As we move to higher penetrations of wind and solar on the grid, there arises a significant question as to how much the remaining conventional resources on the grid can respond to rapid changes in wind and solar production, in other words, how well they can “ramp”. And today, the most significant test of California’s grid and its ramping capabilities to date came, in the form of a partial eclipse.
Between roughly 9-11:30 AM local time, the shadow of the moon obscured the sun from 76% to 56% across the state, causing a significant decline in the roughly 18 GW of solar that is online. According to charts by California ISO, solar going off-line meant that the system needed a temporary 5 GW injection of extra power.

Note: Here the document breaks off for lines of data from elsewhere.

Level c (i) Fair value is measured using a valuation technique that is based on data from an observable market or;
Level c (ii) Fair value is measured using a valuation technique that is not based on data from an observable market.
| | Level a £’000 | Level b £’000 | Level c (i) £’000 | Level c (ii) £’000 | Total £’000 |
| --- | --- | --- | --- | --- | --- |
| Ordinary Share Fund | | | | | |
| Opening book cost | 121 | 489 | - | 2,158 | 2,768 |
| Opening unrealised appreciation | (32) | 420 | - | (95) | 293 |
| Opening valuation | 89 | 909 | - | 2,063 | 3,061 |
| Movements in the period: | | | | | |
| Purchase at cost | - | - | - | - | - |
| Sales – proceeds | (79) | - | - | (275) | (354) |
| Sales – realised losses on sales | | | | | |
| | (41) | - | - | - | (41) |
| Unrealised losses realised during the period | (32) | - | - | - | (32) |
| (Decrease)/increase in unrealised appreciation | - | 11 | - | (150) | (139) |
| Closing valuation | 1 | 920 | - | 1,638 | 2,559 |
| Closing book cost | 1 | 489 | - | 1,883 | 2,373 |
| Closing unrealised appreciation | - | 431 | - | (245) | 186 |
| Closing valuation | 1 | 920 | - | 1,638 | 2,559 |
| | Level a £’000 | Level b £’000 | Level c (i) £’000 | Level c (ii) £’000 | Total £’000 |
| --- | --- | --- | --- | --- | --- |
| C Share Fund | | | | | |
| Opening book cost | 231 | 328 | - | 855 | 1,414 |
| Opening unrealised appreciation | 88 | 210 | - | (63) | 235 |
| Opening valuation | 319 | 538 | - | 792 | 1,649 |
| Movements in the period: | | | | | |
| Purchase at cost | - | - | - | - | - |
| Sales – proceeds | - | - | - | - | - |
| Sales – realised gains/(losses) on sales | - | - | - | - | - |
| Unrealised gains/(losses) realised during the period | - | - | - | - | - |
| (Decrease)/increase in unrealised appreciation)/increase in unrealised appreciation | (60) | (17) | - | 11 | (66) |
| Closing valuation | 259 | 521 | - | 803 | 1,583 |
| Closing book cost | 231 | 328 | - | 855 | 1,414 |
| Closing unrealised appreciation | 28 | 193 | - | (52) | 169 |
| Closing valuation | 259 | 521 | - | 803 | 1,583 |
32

The result? Not much. “Things went really really well,” noted California Independent System Operator (CAISO) VP of Operations Eric Schmitt. “Our market performed very well, with very little operator intervention.”

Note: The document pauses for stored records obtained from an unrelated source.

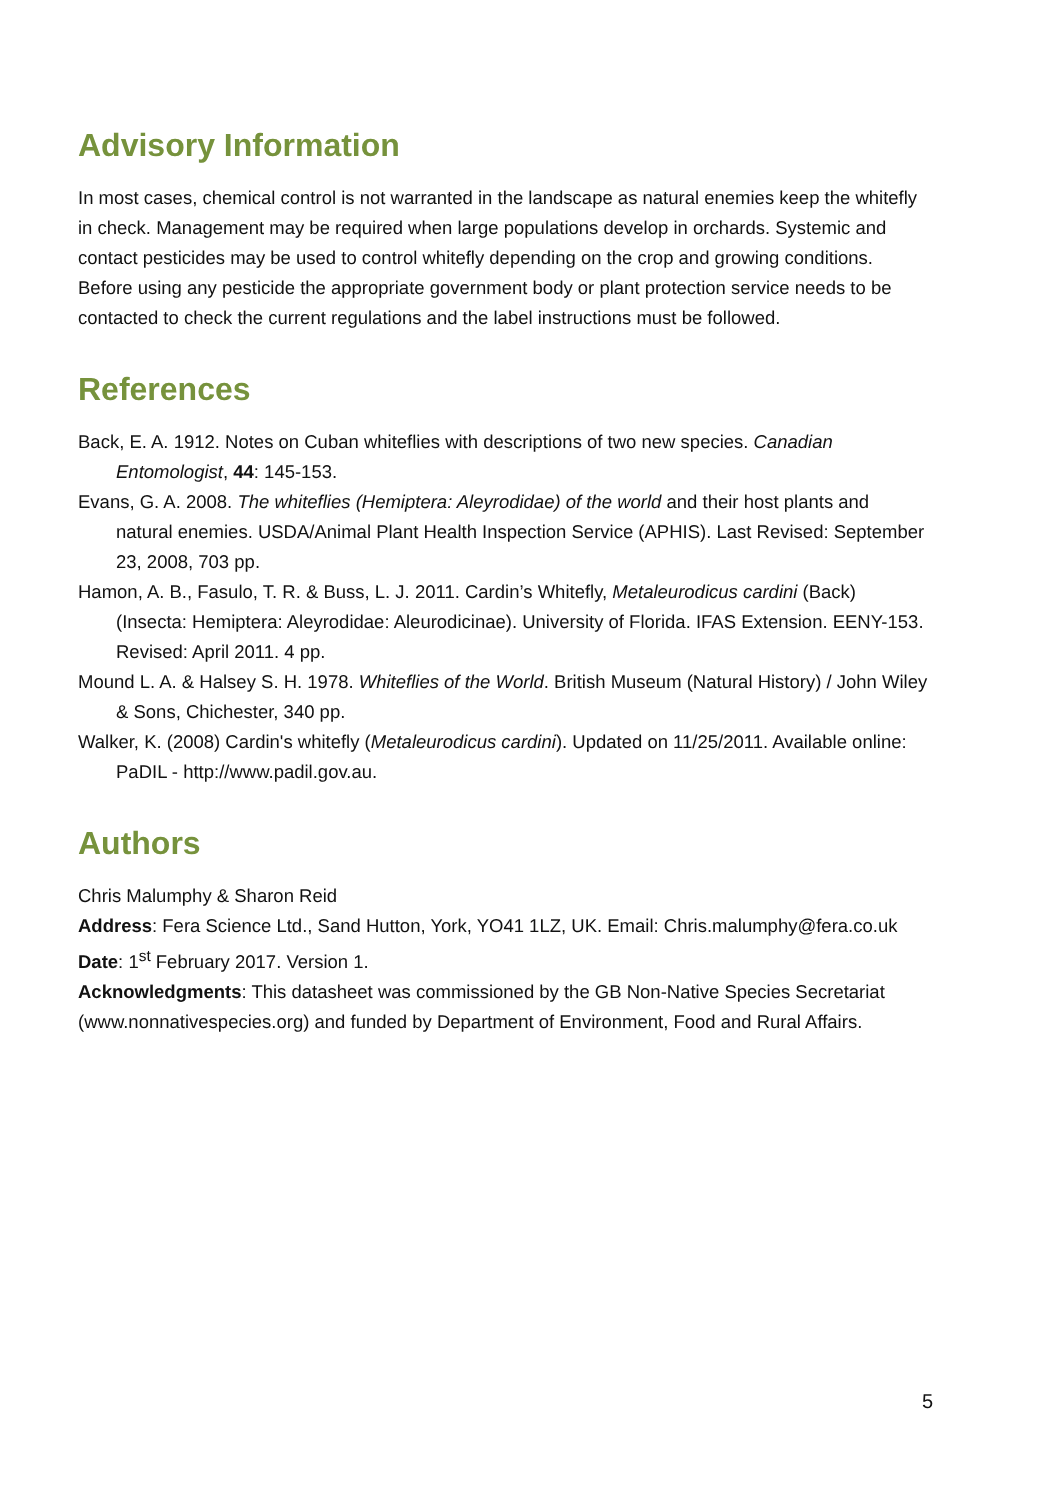Advisory Information
In most cases, chemical control is not warranted in the landscape as natural enemies keep the whitefly in check. Management may be required when large populations develop in orchards. Systemic and contact pesticides may be used to control whitefly depending on the crop and growing conditions. Before using any pesticide the appropriate government body or plant protection service needs to be contacted to check the current regulations and the label instructions must be followed.
References
Back, E. A. 1912. Notes on Cuban whiteflies with descriptions of two new species. Canadian Entomologist, 44: 145-153.
Evans, G. A. 2008. The whiteflies (Hemiptera: Aleyrodidae) of the world and their host plants and natural enemies. USDA/Animal Plant Health Inspection Service (APHIS). Last Revised: September 23, 2008, 703 pp.
Hamon, A. B., Fasulo, T. R. & Buss, L. J. 2011. Cardin’s Whitefly, Metaleurodicus cardini (Back) (Insecta: Hemiptera: Aleyrodidae: Aleurodicinae). University of Florida. IFAS Extension. EENY-153. Revised: April 2011. 4 pp.
Mound L. A. & Halsey S. H. 1978. Whiteflies of the World. British Museum (Natural History) / John Wiley & Sons, Chichester, 340 pp.
Walker, K. (2008) Cardin's whitefly (Metaleurodicus cardini). Updated on 11/25/2011. Available online: PaDIL - http://www.padil.gov.au.
Authors
Chris Malumphy & Sharon Reid
Address: Fera Science Ltd., Sand Hutton, York, YO41 1LZ, UK. Email: Chris.malumphy@fera.co.uk
Date: 1<sup>st</sup> February 2017. Version 1.
Acknowledgments: This datasheet was commissioned by the GB Non-Native Species Secretariat (www.nonnativespecies.org) and funded by Department of Environment, Food and Rural Affairs.
5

ISO was not able to say exactly the portion of various resources that went into addressing power needs during the eclipse, except that it included extra hydroelectric power and natural gas generation. CAISO has declined to comment on the role of battery storage, but Schmitt stated that the “relationship of resources is what we anticipated”. CAISO also notes that it did not put a call out for demand response.
The extra 5 GW included resources from out of state, provided through the regional Energy Imbalance Market (EIM) initiated by CAISO. On a conference call which started at around 11:30 local time, CAISO noted that once the sun returned, California began to export on the EIM.
Additionally, this led to a period of negative prices and limited curtailment of solar. California experiences recurring negative prices due to a combination of variable generation from wind and solar an inflexible resources and operating practices, which includes 24/7 output from the state’s sole remaining nuclear power plant.
CAISO says that while the event was challenging, that it remains ready for “anything”. Schmitt credits “planning, planning and more planning” for the event, and if planning can allow the grid operator to handle such an unusual event with no problems, it bodes well for a future of integrating large amounts of wind and solar.